“Volevo raccontare la storia di una donna ma mi rendo conto che la tua è la storia di chi lottava per avere il diritto di essere una donna, contro l’inesistenza che la tua vita t’imponeva.”
“Era sicura di meritarsi un’altra vita, una vita che stava da qualche parte, astrattamente, in un mondo virtuale, che le sarebbe bastato un niente a sfiorarla, mentre nel mondo reale la sua era quello che era solo per caso.”[…]
“È strano, per tutti e due la vita è iniziata da perdenti nella Storia, lei la donna e io Il figlio dissidente, mostruoso. Ma come in un’equazione matematica, un rovesciamento simmetrico e matematico delle cose, i perdenti di quel mondo condiviso sono diventati i vincenti, e i vincenti, i perdenti.”[…]

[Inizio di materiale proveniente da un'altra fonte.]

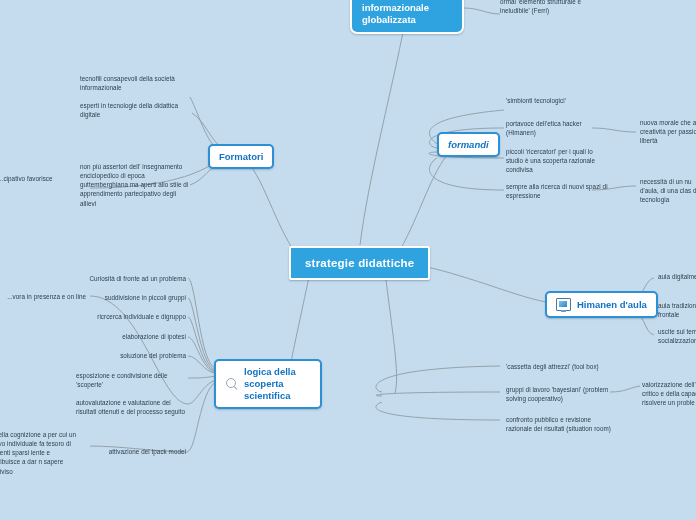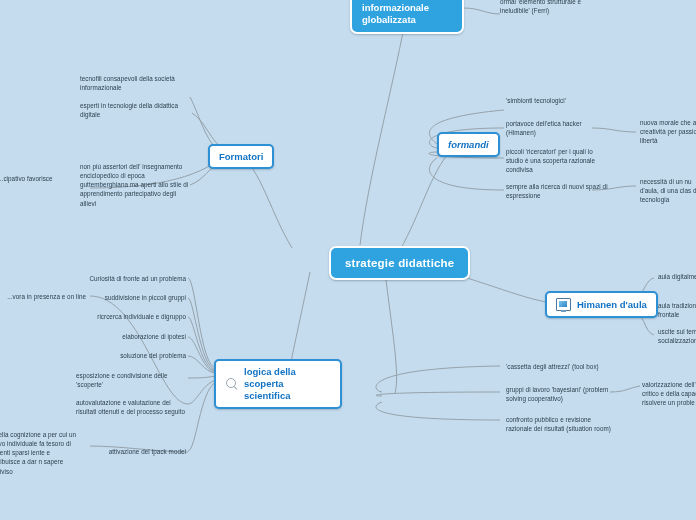--- a/index.html
+++ b/index.html
@@ -22,29 +22,28 @@
     pointer-events: none;
   }
   
   .node {
     position: absolute;
     box-sizing: border-box;
   }
   .root-node {
     background: #2fa3e0;
     border: 2px solid #ffffff;
-    border-radius: 7px;
+    border-radius: 2px;
     color: #ffffff;
     font-weight: bold;
     font-size: 11.5px;
     padding: 9px 14px;
     box-shadow: 0 1px 2px rgba(40,70,95,.35);
     white-space: nowrap;
     letter-spacing: .2px;
-    margin-left: 40px;
   }
   .main-node {
     background: #ffffff;
     border: 2px solid #2d8fd4;
     border-radius: 5px;
     color: #1273c4;
     font-weight: bold;
     font-size: 9.5px;
     padding: 5px 9px;
     box-shadow: 0 1px 2px rgba(40,70,95,.28);
@@ -230,21 +229,21 @@
   </div>
   <div class="leaf" style="left:658px; top:272px; width:60px;">aula digitalme</div>
   <div class="leaf" style="left:658px; top:301px; width:60px;">aula tradizion frontale</div>
   <div class="leaf" style="left:658px; top:327px; width:60px;">uscite sul terr socializzazion</div>
 
   <div class="leaf" style="left:506px; top:362px; width:110px;">'cassetta degli attrezzi' (tool box)</div>
   <div class="leaf" style="left:506px; top:385px; width:110px;">gruppi di lavoro 'bayesiani' (problem solving cooperativo)</div>
   <div class="leaf" style="left:506px; top:415px; width:110px;">confronto pubblico e revisione razionale dei risultati (situation room)</div>
   <div class="leaf" style="left:642px; top:380px; width:70px;">valorizzazione dell'ab critico e della capacit e risolvere un proble</div>
 
-  <div class="node main-node wrap" style="left:214px; top:359px; width:128px;">
+  <div class="node main-node wrap" style="left:214px; top:359px; width:108px;">
     <span class="icon icon-magnifier"></span>
     <span>logica della scoperta scientifica</span>
   </div>
   <div class="leaf right-align" style="left:60px; top:274px; width:126px;">Curiosità di fronte ad un problema</div>
   <div class="leaf right-align" style="left:60px; top:293px; width:126px;">suddivisione in piccoli gruppi</div>
   <div class="leaf right-align" style="left:60px; top:312px; width:126px;">ricrcerca individuale e digruppo</div>
   <div class="leaf right-align" style="left:60px; top:332px; width:126px;">elaborazione di ipotesi</div>
   <div class="leaf right-align" style="left:60px; top:351px; width:126px;">soluzione del problema</div>
   <div class="leaf" style="left:76px; top:371px; width:110px;">esposizione e condivisione delle 'scoperte'</div>
   <div class="leaf" style="left:76px; top:398px; width:110px;">autovalutazione e valutazione dei risultati ottenuti e del processo seguito</div>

“Io credo che se non ci fossimo avvicinati in questi ultimi anni, se non ci fosse stato questo avvicinamento reso possibile da una distanza, non mi sarei ricordato questa storia. se adesso posso guardare al passato con affetto, anzi, far rinascere dal caos del passato frammenti di tenerezza, è perché la nostra relazione è cambiata. il nostro riavvicinamento non ha cambiato solo il suo futuro, ha trasformato anche il nostro passato.”[…]
“E venuta a vivere a Parigi. La prima volta che l’ho raggiunta nella sua nuova via, non mi capacitavo della persona che era diventata, che avevo davanti. Non aveva più niente di quella donna che era stata mia madre. Aveva il viso truccato, i capelli tinti. Portava i gioielli. Erano bastate poche settimane di distacco dal paese e da tutti gli aspetti della sua vita di prima per cambiare dalla testa ai piedi. Ha colto la sorpresa nei miei occhi e ha detto – come sempre, retorica di sé stessa: “Hai visto, non sono più la stessa! Sono proprio parigina adesso.” Ho sorriso, “Sì, è vero. E’ vero, sei la Regina di Parigi”. […]
“E proprio a Parigi ha iniziato a pronunciare altre frasi, specchio di quella nuova esistenza. Non so se sentisse fino in fondo la rivoluzione che solo la possibilità di pronunciare quelle frasi costitutiva.[…]
“Era felice di essere una donna che compra vestiti, di fare come diceva lei, quello che fanno tutte le altre donne, truccarsi, prendersi cura di sé, sistemarsi i capelli. Per certe persone l’identità di donna è sicuramente opprimente; per lei diventare donna era una conquista. “[…]
“Che significa cambiare? Se prendo quello che so di lei oggi ci sono decine di immagini e di fatti che contraddicono la storia lineare di una metamorfosi felice. Non è mai uscita dalla Francia, continua a comprare il cibo nei supermercati per poveri alla periferia di Parigi, non guadagna e quindi in parte dipende dall’uomo con cui vive, non riesce a legare con le persone del quartiere, le borghesi della sua via la guardano con condiscendenza. […] Un cambiamento è sempre un cambiamento se è così circoscritto dalla violenza di classe? Eppure, è felice. Me lo ripete. Non so più cosa e come pensare. Forse il punto non è che’ significa cambiare, ma che’ significa essere felice. Non la trovo la risposta, ma so che la sua esistenza oggi, quello che è diventata, mi mette davanti alla questione.” […]
“Ha cambiato cognome come me… Ha scelto un cognome composto da quello di sua madre. Da ragazza e da quello di suo padre adottivo. Ha comprato romanzi d’amore nei supermercati. Non voleva più guardare la televisione, lei che la guardava sempre quando ero piccolo. “La televisione veramente tempo perso.” Per la prima volta ha coniugato la sua vita al futuro.”[…]
“Da bambino esprimevo sogni e desideri troppo grandi, ambizioni anormali per un bambino della mia età…Giuravo, che …le avrei comprato un castello tutto suo. Avrei voluto che questa storia fondasse, in un certo senso, la dimora in cui potesse rifugiarsi.”